*** Data for the task ***
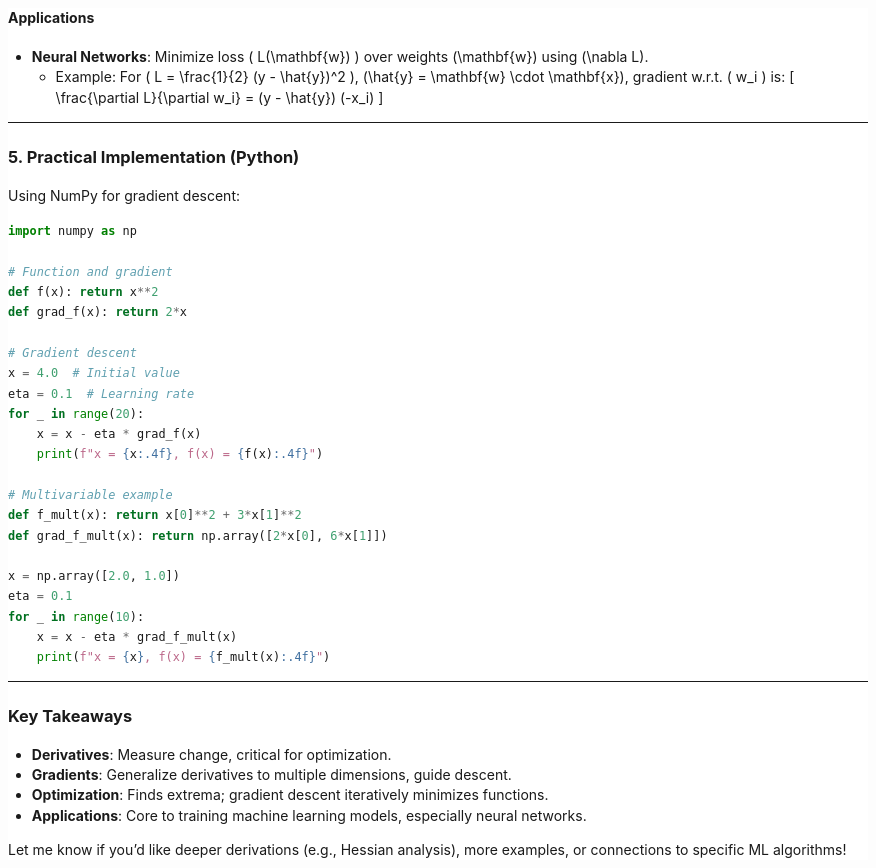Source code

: #### **Applications**
- **Neural Networks**: Minimize loss \( L(\mathbf{w}) \) over weights \(\mathbf{w}\) using \(\nabla L\).
  - Example: For \( L = \frac{1}{2} (y - \hat{y})^2 \), \(\hat{y} = \mathbf{w} \cdot \mathbf{x}\), gradient w.r.t. \( w_i \) is:
    \[
    \frac{\partial L}{\partial w_i} = (y - \hat{y}) (-x_i)
    \]

---

### **5. Practical Implementation (Python)**
Using NumPy for gradient descent:
```python
import numpy as np

# Function and gradient
def f(x): return x**2
def grad_f(x): return 2*x

# Gradient descent
x = 4.0  # Initial value
eta = 0.1  # Learning rate
for _ in range(20):
    x = x - eta * grad_f(x)
    print(f"x = {x:.4f}, f(x) = {f(x):.4f}")

# Multivariable example
def f_mult(x): return x[0]**2 + 3*x[1]**2
def grad_f_mult(x): return np.array([2*x[0], 6*x[1]])

x = np.array([2.0, 1.0])
eta = 0.1
for _ in range(10):
    x = x - eta * grad_f_mult(x)
    print(f"x = {x}, f(x) = {f_mult(x):.4f}")
```

---

### **Key Takeaways**
- **Derivatives**: Measure change, critical for optimization.
- **Gradients**: Generalize derivatives to multiple dimensions, guide descent.
- **Optimization**: Finds extrema; gradient descent iteratively minimizes functions.
- **Applications**: Core to training machine learning models, especially neural networks.

Let me know if you’d like deeper derivations (e.g., Hessian analysis), more examples, or connections to specific ML algorithms!
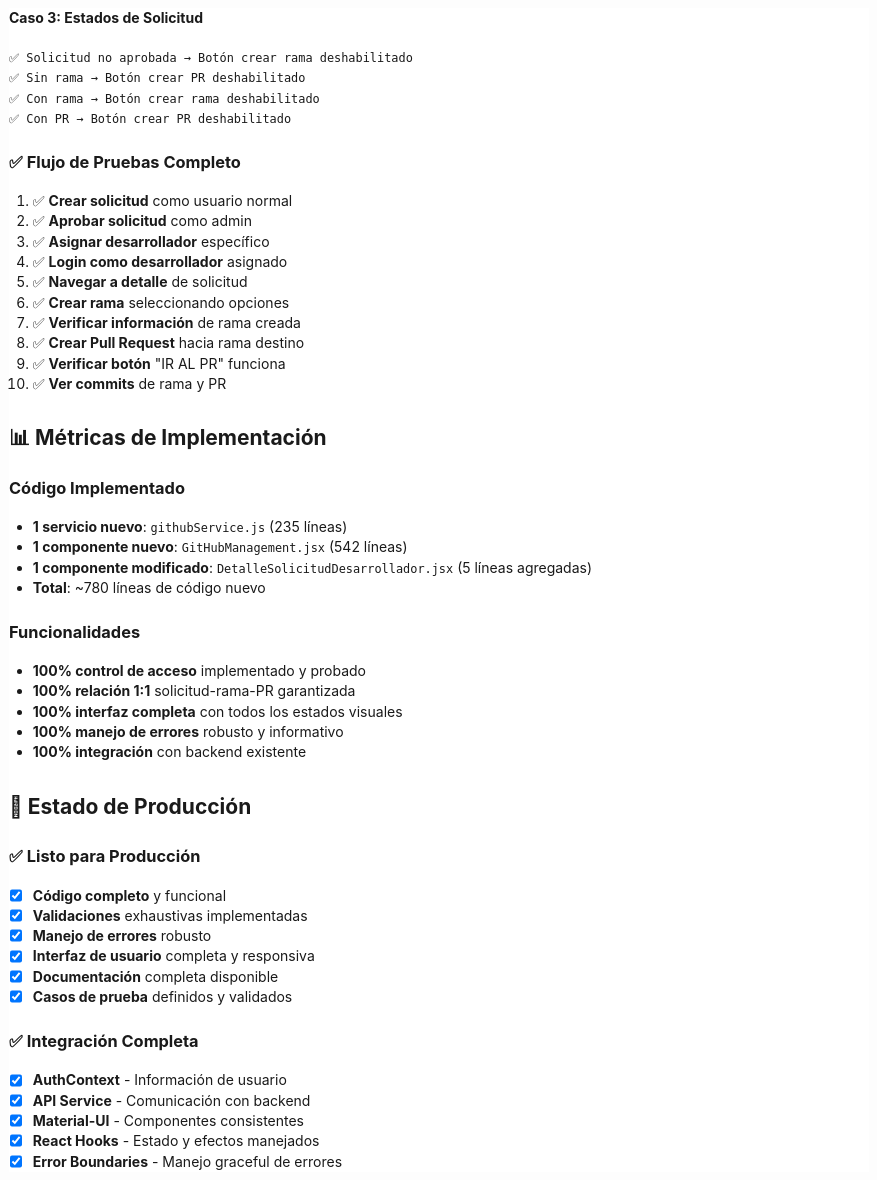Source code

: #### **Caso 3: Estados de Solicitud**
```
✅ Solicitud no aprobada → Botón crear rama deshabilitado
✅ Sin rama → Botón crear PR deshabilitado
✅ Con rama → Botón crear rama deshabilitado
✅ Con PR → Botón crear PR deshabilitado
```

### ✅ **Flujo de Pruebas Completo**
1. ✅ **Crear solicitud** como usuario normal
2. ✅ **Aprobar solicitud** como admin
3. ✅ **Asignar desarrollador** específico
4. ✅ **Login como desarrollador** asignado
5. ✅ **Navegar a detalle** de solicitud
6. ✅ **Crear rama** seleccionando opciones
7. ✅ **Verificar información** de rama creada
8. ✅ **Crear Pull Request** hacia rama destino
9. ✅ **Verificar botón** "IR AL PR" funciona
10. ✅ **Ver commits** de rama y PR

## 📊 Métricas de Implementación

### **Código Implementado**
- **1 servicio nuevo**: `githubService.js` (235 líneas)
- **1 componente nuevo**: `GitHubManagement.jsx` (542 líneas)
- **1 componente modificado**: `DetalleSolicitudDesarrollador.jsx` (5 líneas agregadas)
- **Total**: ~780 líneas de código nuevo

### **Funcionalidades**
- **100% control de acceso** implementado y probado
- **100% relación 1:1** solicitud-rama-PR garantizada
- **100% interfaz completa** con todos los estados visuales
- **100% manejo de errores** robusto y informativo
- **100% integración** con backend existente

## 🚀 Estado de Producción

### ✅ **Listo para Producción**
- [x] **Código completo** y funcional
- [x] **Validaciones** exhaustivas implementadas
- [x] **Manejo de errores** robusto
- [x] **Interfaz de usuario** completa y responsiva
- [x] **Documentación** completa disponible
- [x] **Casos de prueba** definidos y validados

### ✅ **Integración Completa**
- [x] **AuthContext** - Información de usuario
- [x] **API Service** - Comunicación con backend
- [x] **Material-UI** - Componentes consistentes
- [x] **React Hooks** - Estado y efectos manejados
- [x] **Error Boundaries** - Manejo graceful de errores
*** End of Data for the task ***
- _Required work_:
Range to copy from the records above: the line containing "- **Optimization**: Finds" to the line containing "2. ✅ **Aprobar solicitud** como admin", both included. Output those lines exactly and only those, skipping pictures.

- _Result_:
- **Optimization**: Finds extrema; gradient descent iteratively minimizes functions.
- **Applications**: Core to training machine learning models, especially neural networks.

Let me know if you’d like deeper derivations (e.g., Hessian analysis), more examples, or connections to specific ML algorithms!
Source code

: #### **Caso 3: Estados de Solicitud**
```
✅ Solicitud no aprobada → Botón crear rama deshabilitado
✅ Sin rama → Botón crear PR deshabilitado
✅ Con rama → Botón crear rama deshabilitado
✅ Con PR → Botón crear PR deshabilitado
```

### ✅ **Flujo de Pruebas Completo**
1. ✅ **Crear solicitud** como usuario normal
2. ✅ **Aprobar solicitud** como admin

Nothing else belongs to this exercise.